» Work required
Needed from the data below: all lines that contain the word "PŘÍSLUŠENSTVÍ".
===== Excerpted records =====
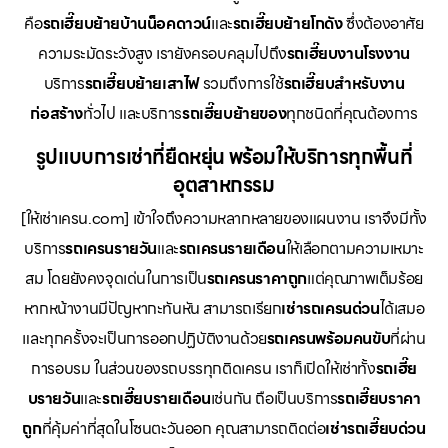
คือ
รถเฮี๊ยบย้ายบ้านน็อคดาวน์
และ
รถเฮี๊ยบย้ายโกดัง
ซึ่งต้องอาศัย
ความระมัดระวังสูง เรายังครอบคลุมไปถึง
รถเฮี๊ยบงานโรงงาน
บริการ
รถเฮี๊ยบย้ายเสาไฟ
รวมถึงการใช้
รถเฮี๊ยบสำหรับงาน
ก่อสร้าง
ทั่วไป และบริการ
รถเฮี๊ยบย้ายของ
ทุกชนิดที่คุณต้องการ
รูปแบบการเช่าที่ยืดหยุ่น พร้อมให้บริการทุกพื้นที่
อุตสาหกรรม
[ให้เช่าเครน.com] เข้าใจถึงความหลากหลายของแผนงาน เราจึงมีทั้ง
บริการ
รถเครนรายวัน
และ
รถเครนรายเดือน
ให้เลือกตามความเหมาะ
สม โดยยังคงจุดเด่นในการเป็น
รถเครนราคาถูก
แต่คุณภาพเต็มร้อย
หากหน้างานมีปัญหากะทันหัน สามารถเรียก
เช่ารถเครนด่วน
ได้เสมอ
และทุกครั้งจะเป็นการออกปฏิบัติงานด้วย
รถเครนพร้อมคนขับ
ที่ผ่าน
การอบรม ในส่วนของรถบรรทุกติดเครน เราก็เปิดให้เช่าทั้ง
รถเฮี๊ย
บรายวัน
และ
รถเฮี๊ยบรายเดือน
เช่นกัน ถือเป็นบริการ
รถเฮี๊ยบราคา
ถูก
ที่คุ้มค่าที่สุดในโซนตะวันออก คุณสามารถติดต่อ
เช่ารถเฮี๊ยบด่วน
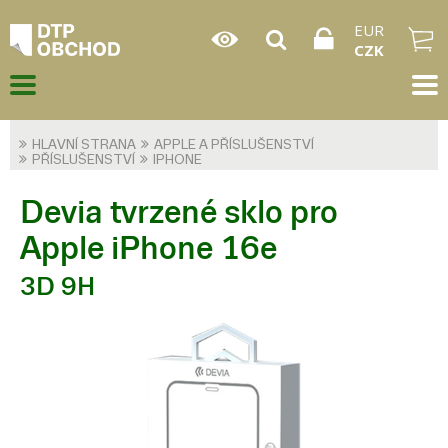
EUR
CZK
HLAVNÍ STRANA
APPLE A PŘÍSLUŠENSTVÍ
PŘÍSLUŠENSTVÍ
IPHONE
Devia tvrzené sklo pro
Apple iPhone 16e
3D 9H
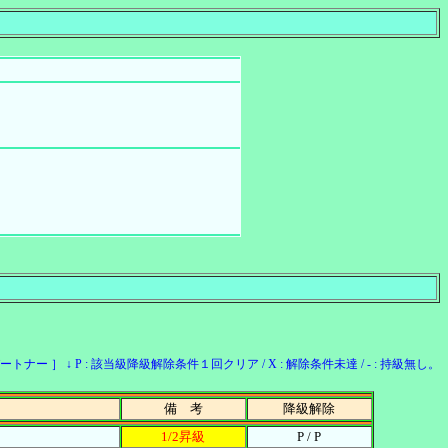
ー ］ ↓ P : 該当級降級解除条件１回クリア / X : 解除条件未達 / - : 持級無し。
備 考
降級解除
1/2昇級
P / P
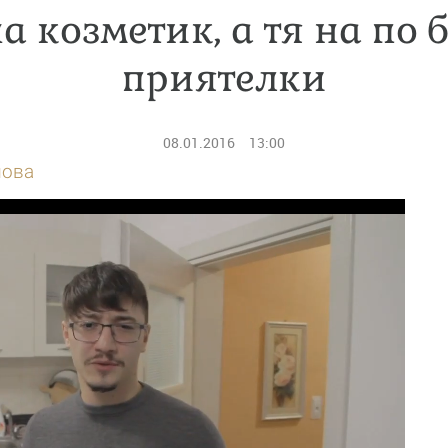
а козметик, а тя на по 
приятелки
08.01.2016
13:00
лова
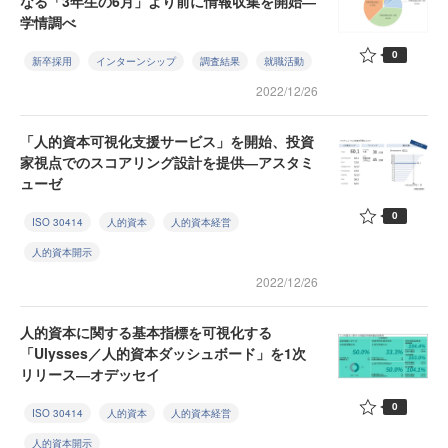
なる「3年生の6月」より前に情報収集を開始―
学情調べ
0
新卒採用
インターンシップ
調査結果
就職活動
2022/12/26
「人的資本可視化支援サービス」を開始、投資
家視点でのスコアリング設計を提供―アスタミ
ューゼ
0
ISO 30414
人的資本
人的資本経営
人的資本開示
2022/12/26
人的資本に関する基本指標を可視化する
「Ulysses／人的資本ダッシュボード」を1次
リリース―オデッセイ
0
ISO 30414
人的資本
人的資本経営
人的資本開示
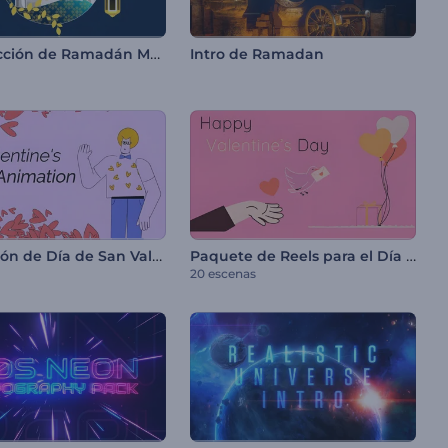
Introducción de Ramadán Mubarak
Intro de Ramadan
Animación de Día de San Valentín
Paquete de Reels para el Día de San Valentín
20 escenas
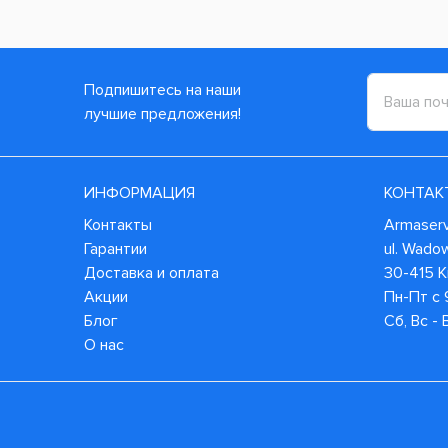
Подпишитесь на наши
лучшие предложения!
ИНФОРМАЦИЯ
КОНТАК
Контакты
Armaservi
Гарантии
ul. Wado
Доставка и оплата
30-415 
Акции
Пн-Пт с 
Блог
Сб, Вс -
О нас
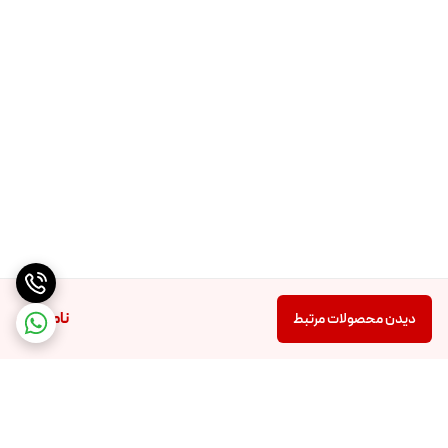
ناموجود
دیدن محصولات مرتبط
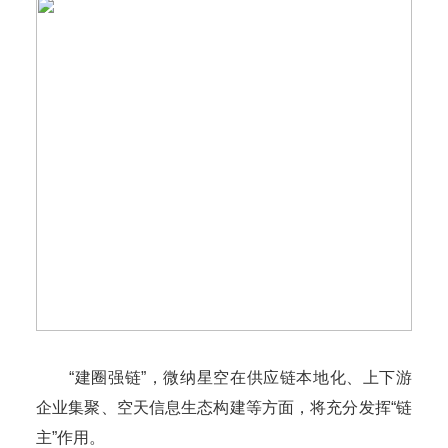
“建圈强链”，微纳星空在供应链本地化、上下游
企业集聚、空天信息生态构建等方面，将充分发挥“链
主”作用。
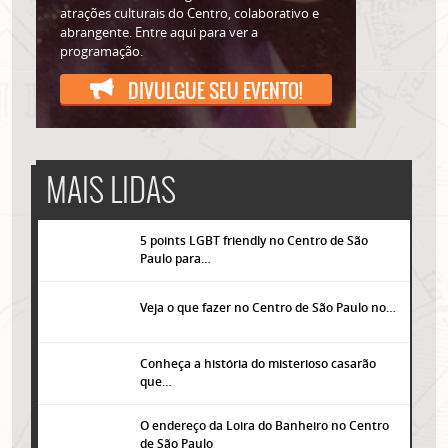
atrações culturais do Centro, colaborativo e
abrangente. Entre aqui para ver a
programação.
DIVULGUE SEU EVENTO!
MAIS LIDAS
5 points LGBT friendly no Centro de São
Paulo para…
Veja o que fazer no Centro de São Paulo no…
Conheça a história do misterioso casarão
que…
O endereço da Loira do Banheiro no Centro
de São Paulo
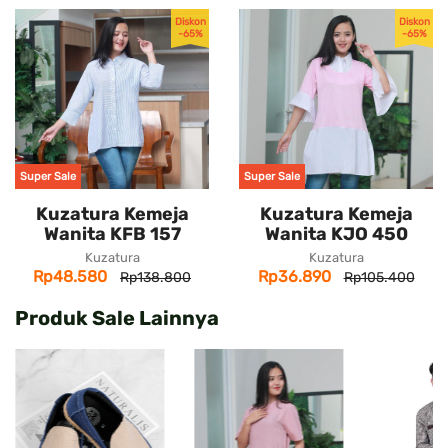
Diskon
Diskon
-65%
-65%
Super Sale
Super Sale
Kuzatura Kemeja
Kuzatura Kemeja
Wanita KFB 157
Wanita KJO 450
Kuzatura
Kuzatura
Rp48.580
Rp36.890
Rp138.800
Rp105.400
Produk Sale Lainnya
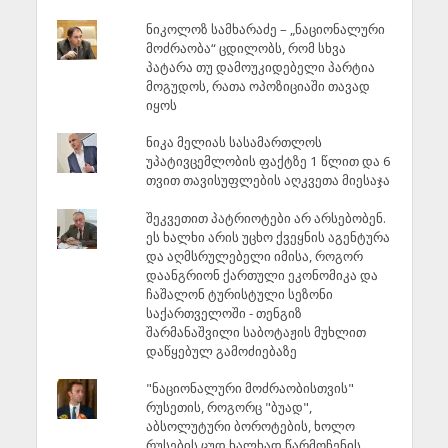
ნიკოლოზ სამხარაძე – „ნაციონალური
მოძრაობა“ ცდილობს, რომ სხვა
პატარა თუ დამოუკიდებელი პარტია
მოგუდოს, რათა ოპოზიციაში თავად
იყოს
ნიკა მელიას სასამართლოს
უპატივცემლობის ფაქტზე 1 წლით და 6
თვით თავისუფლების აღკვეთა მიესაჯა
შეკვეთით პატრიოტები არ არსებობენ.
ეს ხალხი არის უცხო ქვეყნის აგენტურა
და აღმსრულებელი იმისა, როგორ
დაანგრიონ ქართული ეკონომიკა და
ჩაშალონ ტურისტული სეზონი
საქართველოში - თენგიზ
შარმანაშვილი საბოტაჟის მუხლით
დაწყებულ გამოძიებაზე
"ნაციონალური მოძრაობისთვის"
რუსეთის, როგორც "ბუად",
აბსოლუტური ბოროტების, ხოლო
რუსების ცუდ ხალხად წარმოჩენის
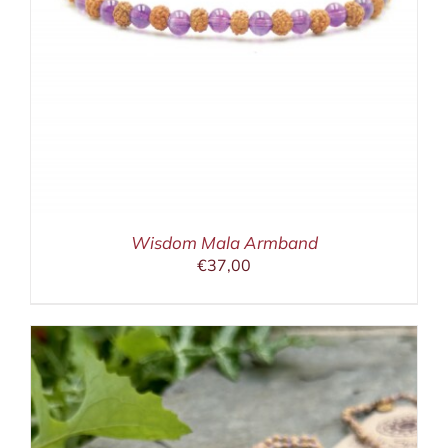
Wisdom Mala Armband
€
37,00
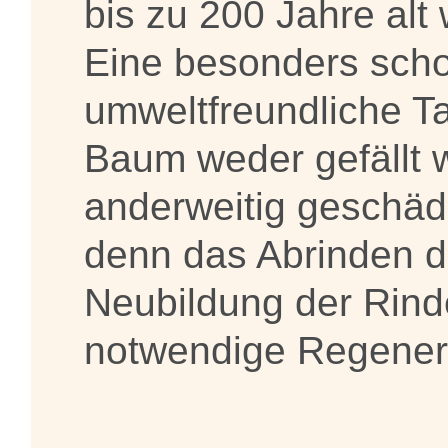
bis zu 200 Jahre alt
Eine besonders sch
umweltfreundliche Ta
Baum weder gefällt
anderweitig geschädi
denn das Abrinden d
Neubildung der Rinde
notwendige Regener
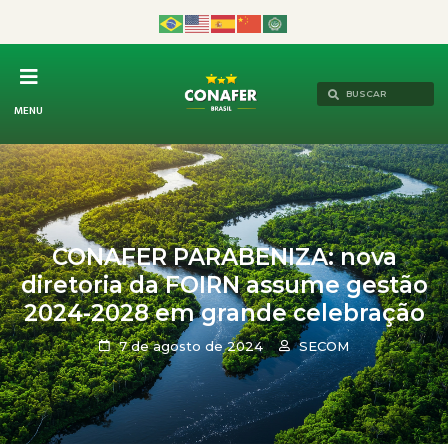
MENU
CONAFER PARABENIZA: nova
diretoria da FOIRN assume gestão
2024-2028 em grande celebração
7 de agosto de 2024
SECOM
=====
» Answer
APPLE A PŘÍSLUŠENSTVÍ
PŘÍSLUŠENSTVÍ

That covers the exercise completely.